Able to see a convincing real-time investigation and series, Sidney pitches her idea to the network who are sold. As the weeks pass and each episode is screened, revealing what the team discovered that week, ratings soar and Sidney becomes the darling of the network. But when a member of the growing audience introduces an element of doubt into what seems a forgone conclusion, the series and Sidney’s confidence in her project and the subject of it, is thrown into serious doubt.
What I really enjoyed about this book was the angle of the investigation, the insights into television networks, documentaries and the politicking that occurs in the “back rooms” and who producers and how the stars of shows are feted. The plot itself is quite tight and the investigation really interesting and convincing. The forensics are laid out and the mistakes made in the initial investigation realistically explained and the actual reasons to rethink them justified.

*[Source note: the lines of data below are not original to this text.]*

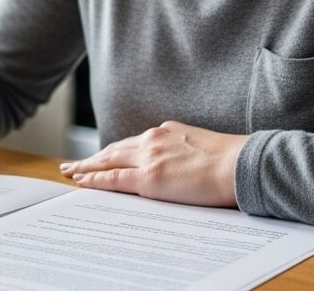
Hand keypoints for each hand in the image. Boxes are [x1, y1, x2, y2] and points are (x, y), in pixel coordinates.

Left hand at [60, 121, 246, 207]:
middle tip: (75, 165)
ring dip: (87, 168)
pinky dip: (95, 180)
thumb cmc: (231, 160)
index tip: (102, 156)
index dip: (114, 151)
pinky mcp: (149, 179)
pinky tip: (82, 182)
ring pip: (108, 161)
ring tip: (72, 173)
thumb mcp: (201, 146)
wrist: (241, 164)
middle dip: (93, 158)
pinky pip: (113, 179)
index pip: (133, 144)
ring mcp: (149, 158)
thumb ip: (183, 150)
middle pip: (114, 149)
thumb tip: (179, 162)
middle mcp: (153, 140)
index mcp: (167, 132)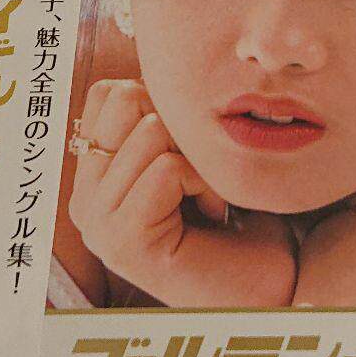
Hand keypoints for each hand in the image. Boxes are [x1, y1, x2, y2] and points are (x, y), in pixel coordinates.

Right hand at [67, 79, 295, 305]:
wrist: (270, 289)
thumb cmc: (242, 226)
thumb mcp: (195, 159)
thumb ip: (161, 121)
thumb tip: (154, 67)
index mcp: (95, 178)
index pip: (109, 92)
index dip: (163, 103)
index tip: (189, 151)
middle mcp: (85, 200)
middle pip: (127, 101)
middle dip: (181, 128)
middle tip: (199, 178)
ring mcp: (98, 223)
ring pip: (149, 131)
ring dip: (198, 161)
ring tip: (207, 201)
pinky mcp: (123, 240)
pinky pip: (166, 169)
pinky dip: (204, 183)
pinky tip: (212, 215)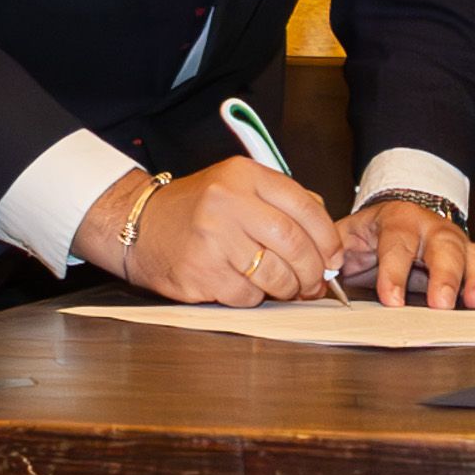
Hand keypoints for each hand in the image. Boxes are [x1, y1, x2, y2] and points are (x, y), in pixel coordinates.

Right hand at [83, 161, 341, 306]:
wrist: (140, 225)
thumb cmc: (197, 208)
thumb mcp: (238, 185)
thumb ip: (282, 201)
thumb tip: (327, 235)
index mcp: (243, 175)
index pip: (303, 205)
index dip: (327, 236)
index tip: (334, 256)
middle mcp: (227, 202)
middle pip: (291, 241)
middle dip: (313, 268)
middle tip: (318, 281)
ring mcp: (212, 239)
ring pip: (273, 273)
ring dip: (289, 288)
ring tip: (291, 289)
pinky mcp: (199, 272)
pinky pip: (246, 294)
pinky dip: (258, 298)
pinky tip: (253, 290)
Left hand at [337, 198, 474, 309]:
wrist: (399, 216)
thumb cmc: (372, 235)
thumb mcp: (346, 238)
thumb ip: (332, 254)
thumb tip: (315, 279)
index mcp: (397, 221)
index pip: (396, 244)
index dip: (394, 272)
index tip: (391, 299)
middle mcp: (432, 229)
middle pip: (443, 247)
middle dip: (444, 275)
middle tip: (442, 303)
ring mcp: (457, 242)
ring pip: (473, 254)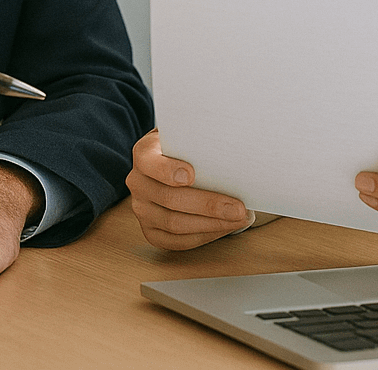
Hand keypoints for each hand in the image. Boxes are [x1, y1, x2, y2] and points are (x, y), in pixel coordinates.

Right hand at [126, 129, 250, 248]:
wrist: (174, 162)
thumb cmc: (188, 148)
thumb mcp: (190, 136)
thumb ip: (201, 140)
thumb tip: (232, 147)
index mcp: (145, 154)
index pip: (149, 162)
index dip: (167, 170)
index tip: (191, 174)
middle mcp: (138, 182)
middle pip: (170, 199)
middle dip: (208, 205)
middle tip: (238, 208)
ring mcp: (142, 209)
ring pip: (175, 224)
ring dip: (211, 224)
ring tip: (239, 219)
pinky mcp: (151, 231)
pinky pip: (177, 242)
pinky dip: (204, 236)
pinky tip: (224, 228)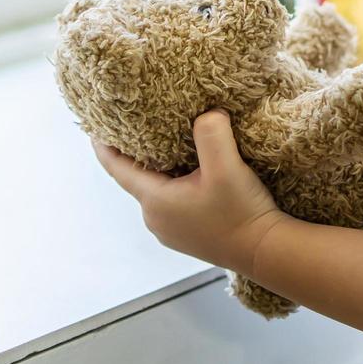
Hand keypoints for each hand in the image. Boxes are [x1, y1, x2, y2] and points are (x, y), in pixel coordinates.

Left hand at [91, 109, 286, 276]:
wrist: (266, 250)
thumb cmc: (241, 211)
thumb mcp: (226, 166)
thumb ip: (210, 132)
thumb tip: (207, 113)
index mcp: (154, 201)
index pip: (116, 168)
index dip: (104, 145)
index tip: (96, 124)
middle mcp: (155, 219)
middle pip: (137, 177)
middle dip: (137, 151)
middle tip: (142, 121)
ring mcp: (171, 230)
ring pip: (157, 189)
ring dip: (161, 167)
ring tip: (172, 141)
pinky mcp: (189, 234)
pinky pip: (172, 201)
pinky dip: (175, 182)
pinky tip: (194, 170)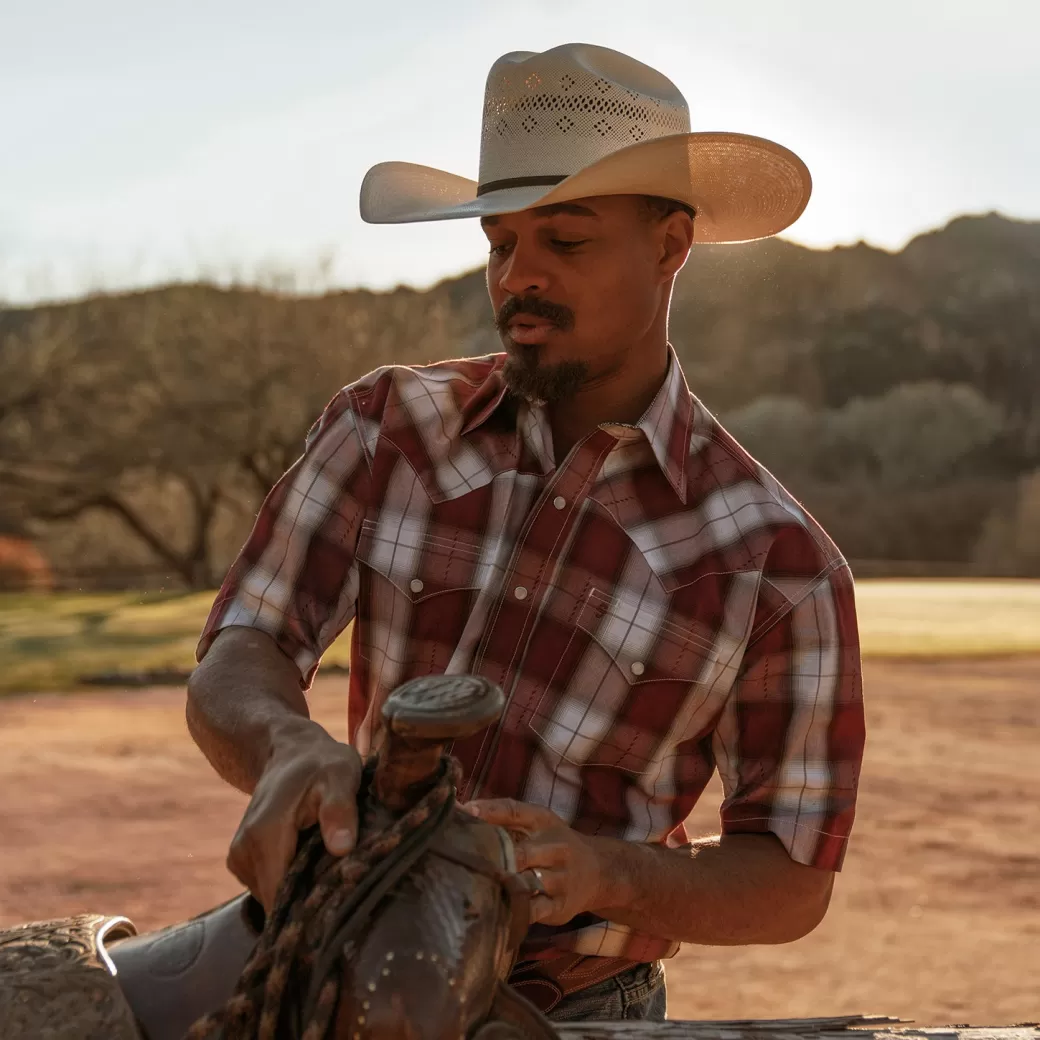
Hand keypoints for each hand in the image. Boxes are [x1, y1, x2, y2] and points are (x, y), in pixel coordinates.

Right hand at [226, 720, 362, 912]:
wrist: (291, 750)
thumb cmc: (321, 763)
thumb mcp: (340, 776)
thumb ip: (340, 811)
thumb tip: (343, 848)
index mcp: (264, 836)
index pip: (278, 901)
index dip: (307, 916)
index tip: (336, 917)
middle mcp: (243, 852)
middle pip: (276, 903)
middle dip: (308, 905)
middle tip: (342, 892)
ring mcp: (240, 858)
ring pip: (273, 898)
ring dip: (301, 893)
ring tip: (330, 872)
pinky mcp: (244, 861)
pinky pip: (270, 887)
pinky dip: (292, 883)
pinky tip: (313, 865)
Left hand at [462, 798, 605, 925]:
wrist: (597, 872)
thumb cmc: (552, 844)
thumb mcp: (536, 825)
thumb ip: (502, 818)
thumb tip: (459, 809)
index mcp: (544, 821)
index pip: (515, 811)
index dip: (490, 811)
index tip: (465, 811)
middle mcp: (555, 847)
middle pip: (522, 853)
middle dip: (495, 859)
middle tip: (464, 860)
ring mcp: (560, 878)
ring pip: (527, 883)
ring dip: (503, 887)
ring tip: (475, 889)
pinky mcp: (560, 906)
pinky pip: (534, 911)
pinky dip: (514, 912)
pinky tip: (495, 913)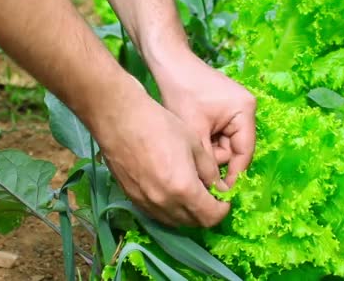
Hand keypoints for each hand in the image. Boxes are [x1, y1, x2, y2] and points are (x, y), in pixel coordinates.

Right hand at [88, 77, 229, 227]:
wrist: (120, 120)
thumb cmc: (159, 125)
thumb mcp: (194, 144)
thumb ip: (209, 171)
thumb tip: (218, 187)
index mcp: (183, 189)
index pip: (210, 217)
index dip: (222, 210)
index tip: (224, 198)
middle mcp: (164, 203)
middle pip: (192, 223)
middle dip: (206, 213)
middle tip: (210, 195)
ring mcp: (146, 203)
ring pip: (174, 221)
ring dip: (187, 213)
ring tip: (192, 193)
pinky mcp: (132, 198)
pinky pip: (157, 214)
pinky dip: (170, 209)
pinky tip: (171, 191)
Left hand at [152, 51, 256, 186]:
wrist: (168, 62)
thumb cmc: (180, 92)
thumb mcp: (194, 131)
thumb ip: (207, 162)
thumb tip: (213, 191)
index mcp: (245, 111)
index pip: (244, 153)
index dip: (232, 176)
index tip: (218, 195)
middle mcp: (246, 110)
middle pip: (234, 151)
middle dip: (214, 158)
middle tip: (193, 160)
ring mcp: (236, 110)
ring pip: (224, 146)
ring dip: (207, 150)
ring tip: (188, 143)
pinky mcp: (223, 110)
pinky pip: (218, 136)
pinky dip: (204, 141)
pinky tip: (190, 137)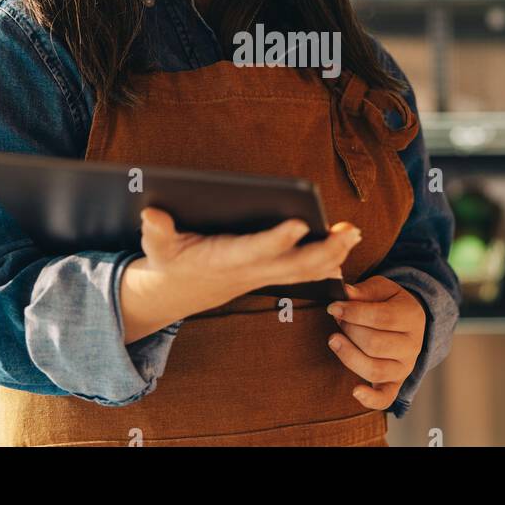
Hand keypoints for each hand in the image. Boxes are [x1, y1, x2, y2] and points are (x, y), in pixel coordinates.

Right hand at [139, 208, 361, 299]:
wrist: (180, 291)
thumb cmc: (171, 261)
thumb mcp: (156, 247)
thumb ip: (156, 230)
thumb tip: (151, 213)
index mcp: (224, 259)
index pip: (256, 249)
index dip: (278, 239)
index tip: (301, 223)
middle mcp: (250, 270)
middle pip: (294, 265)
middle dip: (325, 250)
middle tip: (350, 231)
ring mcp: (263, 275)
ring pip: (305, 270)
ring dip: (333, 255)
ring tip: (353, 233)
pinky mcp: (270, 275)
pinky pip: (304, 273)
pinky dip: (326, 263)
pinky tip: (344, 249)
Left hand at [325, 275, 425, 410]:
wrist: (408, 321)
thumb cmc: (390, 302)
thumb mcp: (382, 289)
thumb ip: (364, 291)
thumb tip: (345, 293)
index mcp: (412, 317)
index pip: (381, 318)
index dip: (353, 313)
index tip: (333, 307)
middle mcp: (412, 346)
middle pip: (375, 344)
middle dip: (349, 330)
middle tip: (337, 320)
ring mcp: (405, 367)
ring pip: (375, 369)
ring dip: (349, 355)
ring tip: (334, 340)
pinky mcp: (395, 383)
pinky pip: (385, 398)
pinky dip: (370, 399)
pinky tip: (355, 390)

However, I only gave it three stars because for all that, and even though the revelation at the end makes sense, it’s the way it’s ultimately rushed that leaves a feeling of dissatisfaction. After spending so much of the book proving how an investigation got it so wrong and how even ten years on, more sophisticated forensics can reveal the killer and weapon etc (or can it?), I found it highly implausible that yet again, human stupidity, assumptions and clearly badly-done forensics allow a miscarriage of justice. It seemed to undermine the entire intention of the book – or perhaps that was the point. That killers still get away with it because humans make judgements about people and their motives. I am not sure. Anyhow, I still enjoyed the book overall and will certainly read another Donlea.